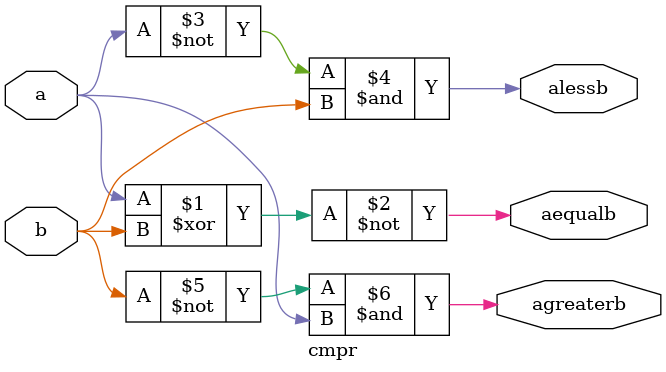
<source format=v>
`timescale 1ns / 1ps

module cmpr(

output alessb, aequalb, agreaterb,
input a,b
    );

xnor ul(aequalb,a,b);

assign alessb = ~a & b;

assign agreaterb = ~b & a;
endmodule

</source>
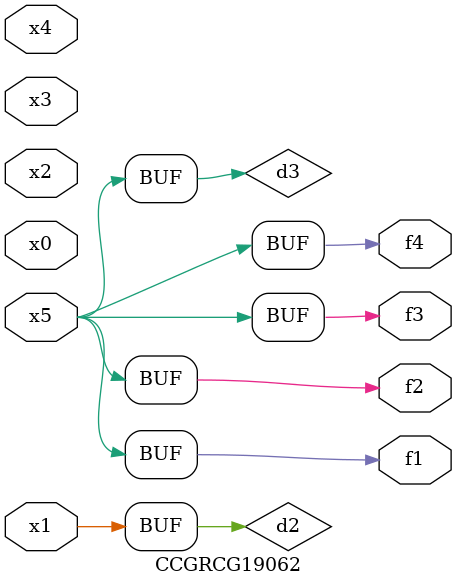
<source format=v>
module CCGRCG19062(
	input x0, x1, x2, x3, x4, x5,
	output f1, f2, f3, f4
);

	wire d1, d2, d3;

	not (d1, x5);
	or (d2, x1);
	xnor (d3, d1);
	assign f1 = d3;
	assign f2 = d3;
	assign f3 = d3;
	assign f4 = d3;
endmodule

</source>
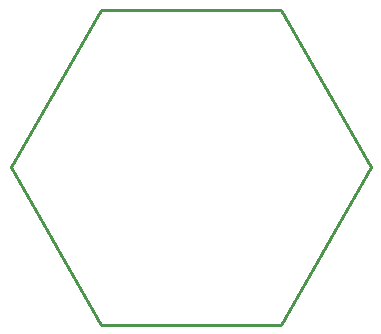
<source format=gbr>
G04 #@! TF.FileFunction,Profile,NP*
%FSLAX46Y46*%
G04 Gerber Fmt 4.6, Leading zero omitted, Abs format (unit mm)*
G04 Created by KiCad (PCBNEW (2015-08-15 BZR 6092)-product) date 3/22/2016 8:23:16 PM*
%MOMM*%
G01*
G04 APERTURE LIST*
%ADD10C,0.100000*%
%ADD11C,0.254000*%
G04 APERTURE END LIST*
D10*
D11*
X124460000Y-96520000D02*
X132080000Y-83185000D01*
X147320000Y-83185000D02*
X154940000Y-96520000D01*
X147320000Y-109855000D02*
X154940000Y-96520000D01*
X124460000Y-96520000D02*
X132080000Y-109855000D01*
X139700000Y-109855000D02*
X147320000Y-109855000D01*
X139700000Y-109855000D02*
X132080000Y-109855000D01*
X139700000Y-83185000D02*
X147320000Y-83185000D01*
X139700000Y-83185000D02*
X132080000Y-83185000D01*
M02*

</source>
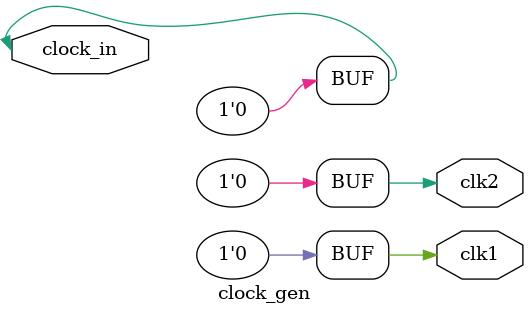
<source format=v>
module clock_gen(clock_in,clk1,clk2);
  input clock_in;
  output reg clk2;
  output reg clk1;
  
 initial begin
 clk1<=0;
 clk2<=0;
  end
  assign clk1=clock_in;
  always @(clock_in)begin
  clk2=#2.5 clock_in;
  end
  endmodule

</source>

::::

**EXERCISE DIRECTIONS**
Collect each line of the entries that has the word "begin", copying it in full.

**REPLY TO THE EXERCISE**
 initial begin
  always @(clock_in)begin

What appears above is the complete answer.